The arrangement helped to structure Jamaican ska music in the UK and enhance its popularity, while giving the music its name - Blue Beat. The label came into existence after Melodisc issued Aitken's single Lonesome Lover. The response was so great that it prompted Emile Shalit, owner of Melodisc Records, to found a label devoted specifically to Jamaican recordings. A bouncy ballad, Lonesome Lover, was a song of enormous proportions which found Aitken emotionally charged as he sang:
"I'm just a lonesome lover
looking someone to love me,
hoping that when I find that someone,
I'll never be lonesome no more."
The Blue Beat label also released several of Aitken's early recordings that he did in Jamaica.
Back in Jamaica for a short while in 1963, Aitken recorded some cuts for producer Duke Reid that included Zion and Weary Wanderer. A highly spiritual man, it was said many of his recordings leaned in that direction - Roll Jordan, Mighty Redeemer, Brother David and Judgement Day being a few. But if you should ask any Jamaican of that era which Laurel Aitken song was his/her favourite, nine out of 10 would tell you I Remember. The correct title of the song, You Left Me Standing, meant little to them, as they danced and pranced to an infectious R&B rhythm and Aitken's vocals:
"I remember that night I met you when we said that we would never part but now you're leaving, taking another, leaving me standing with a broken heart."
Back in England during the late 1960s and early 1970s, Aitken, dubbed 'The Godfather of Ska', with close to 130 singles and 30-odd albums, moved to other labels and expanded his style to include rocksteady and reggae.

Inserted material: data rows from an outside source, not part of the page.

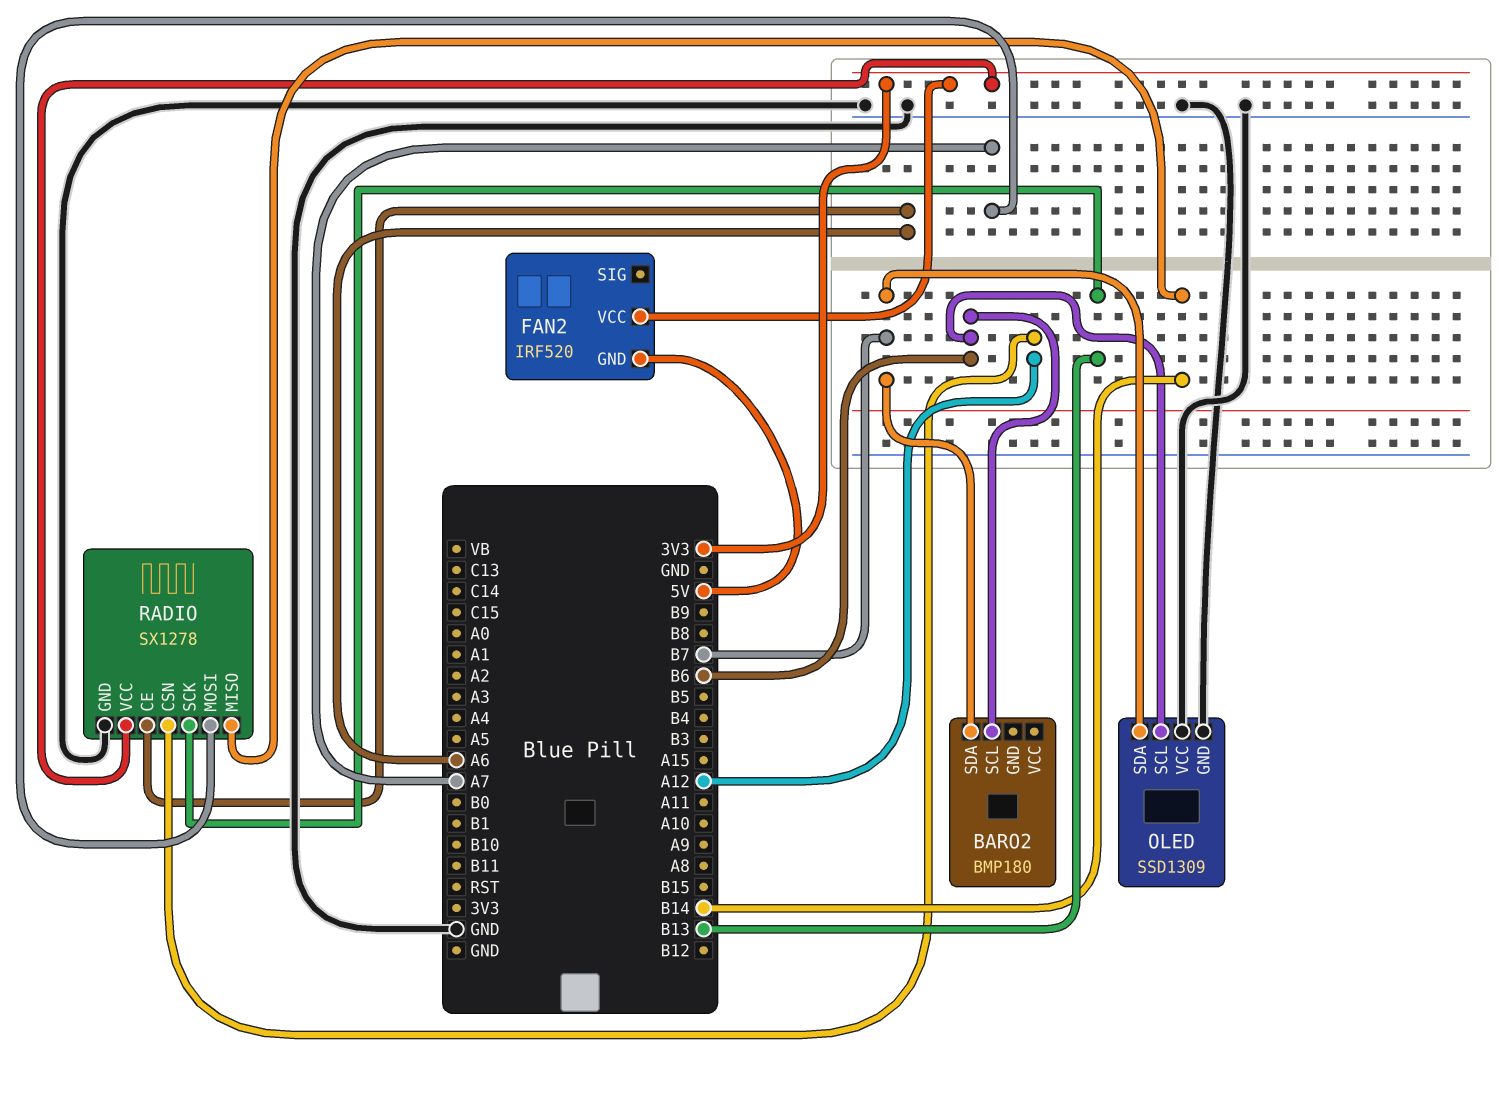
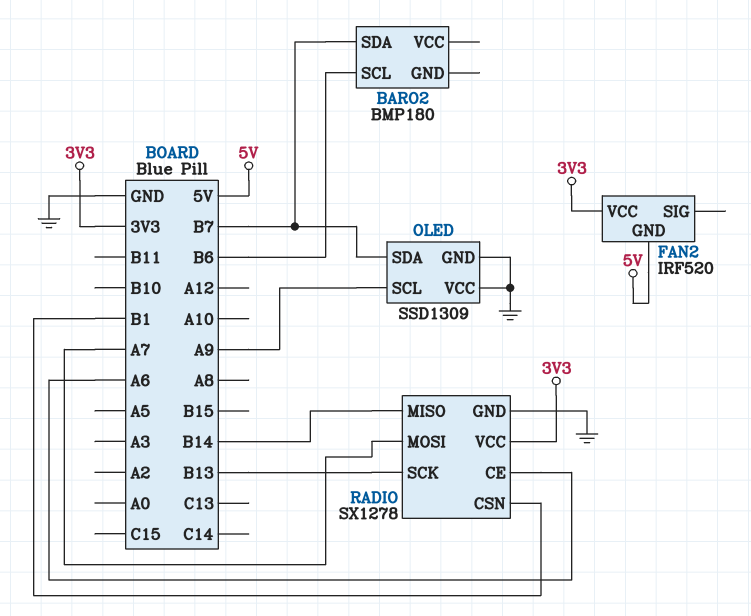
OLED pin SCL: B6 -> A9
RADIO pin CSN: A12 -> B1

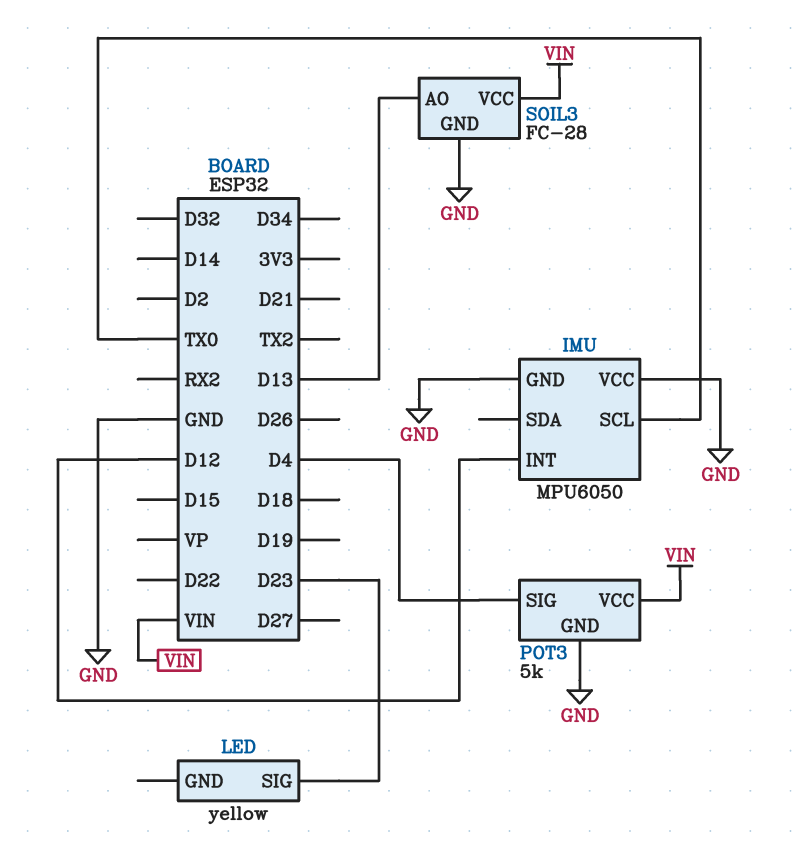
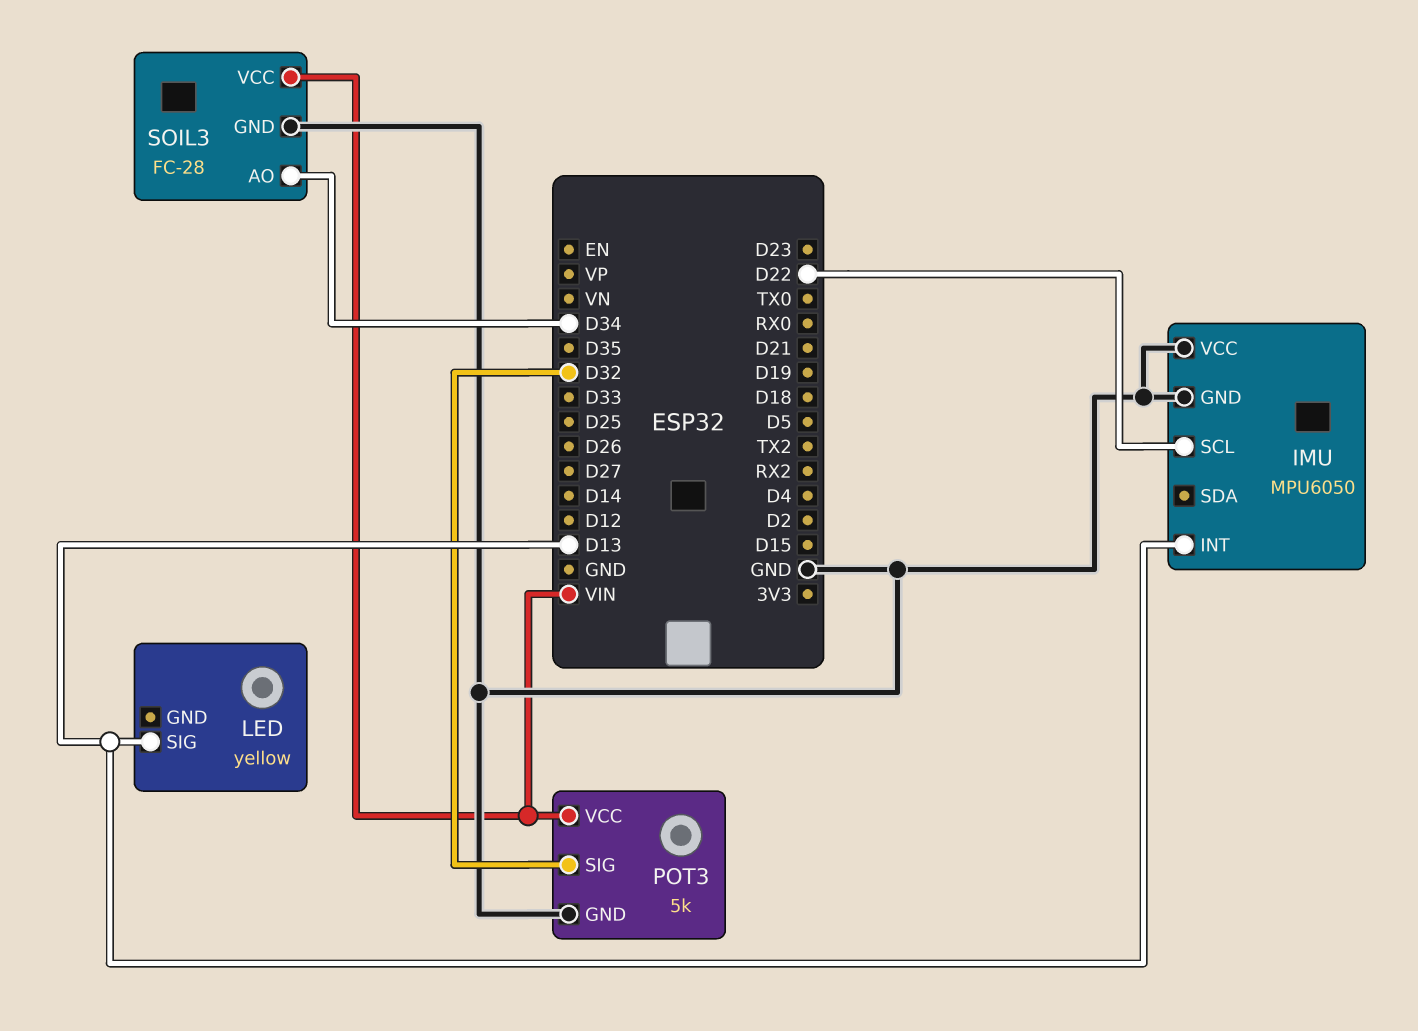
IMU pin INT: D12 -> D13
IMU pin SCL: TX0 -> D22
LED pin SIG: D23 -> D13
POT3 pin SIG: D4 -> D32
SOIL3 pin AO: D13 -> D34

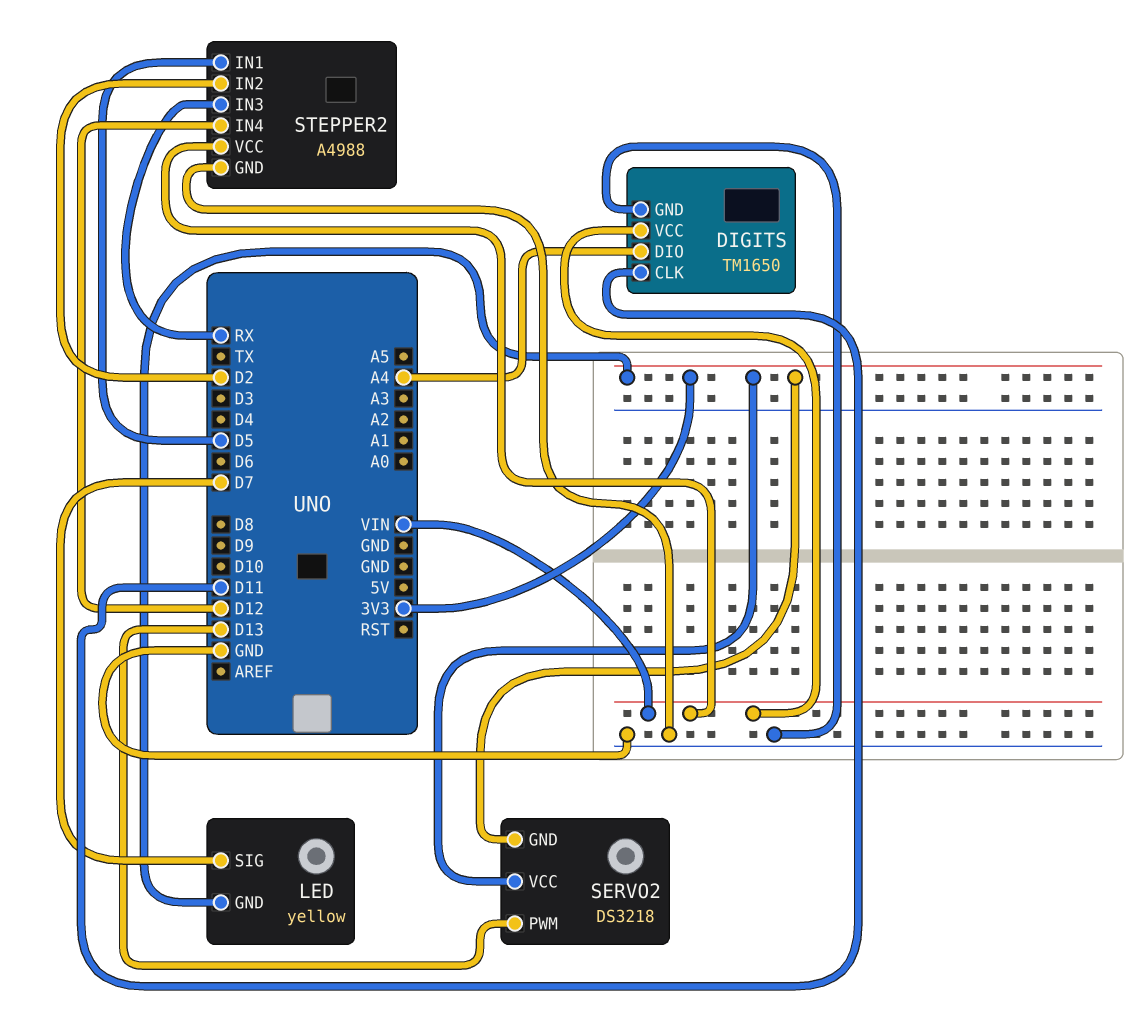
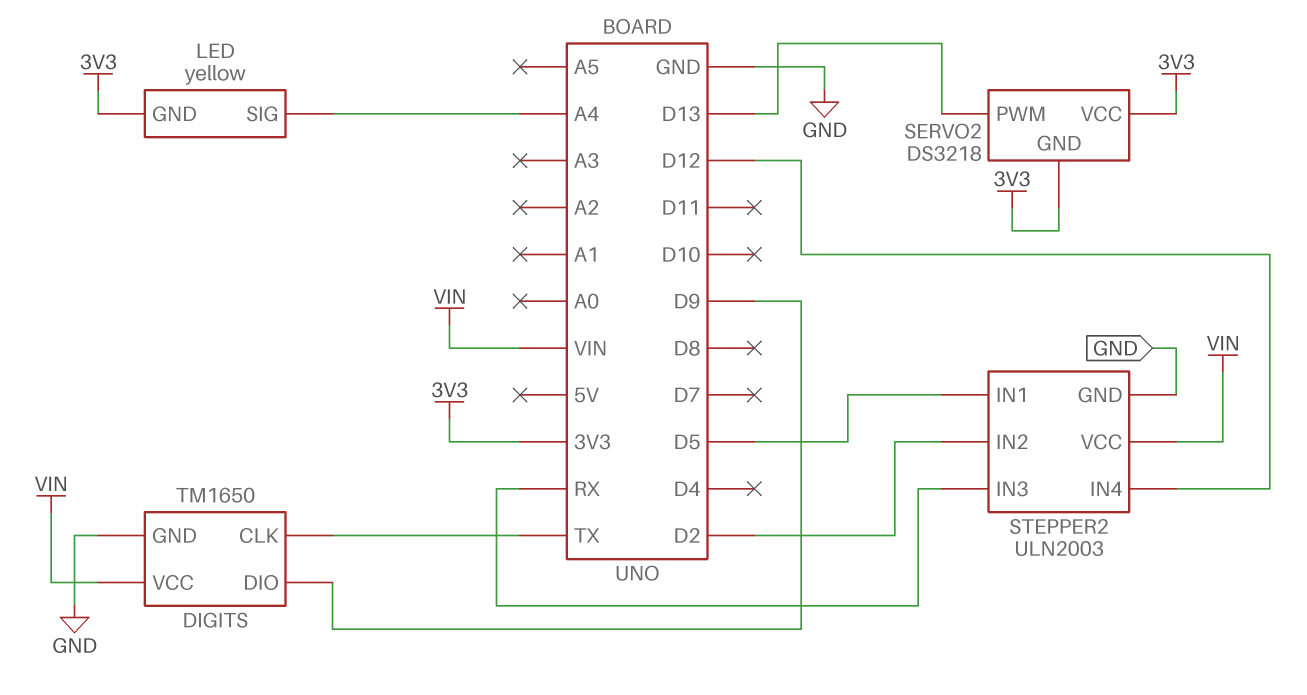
DIGITS pin CLK: D11 -> TX
DIGITS pin DIO: A4 -> D9
LED pin SIG: D7 -> A4
STEPPER2: A4988 -> ULN2003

He continued to tour the UK and Europe extensively during the 1970s, spreading Jamaica's music. As the 1980s dawned, Aitken confined himself to occasional club dates. His only pop hit, Rudi Got Married, came in 1981, and by the end of the decade he recorded with a group of ska revivalists. Virtually retired by the 1990s, Aitken still toured occasionally. He died in Leicester, England, on July 17, 2005 at age 78, after suffering a heart attack.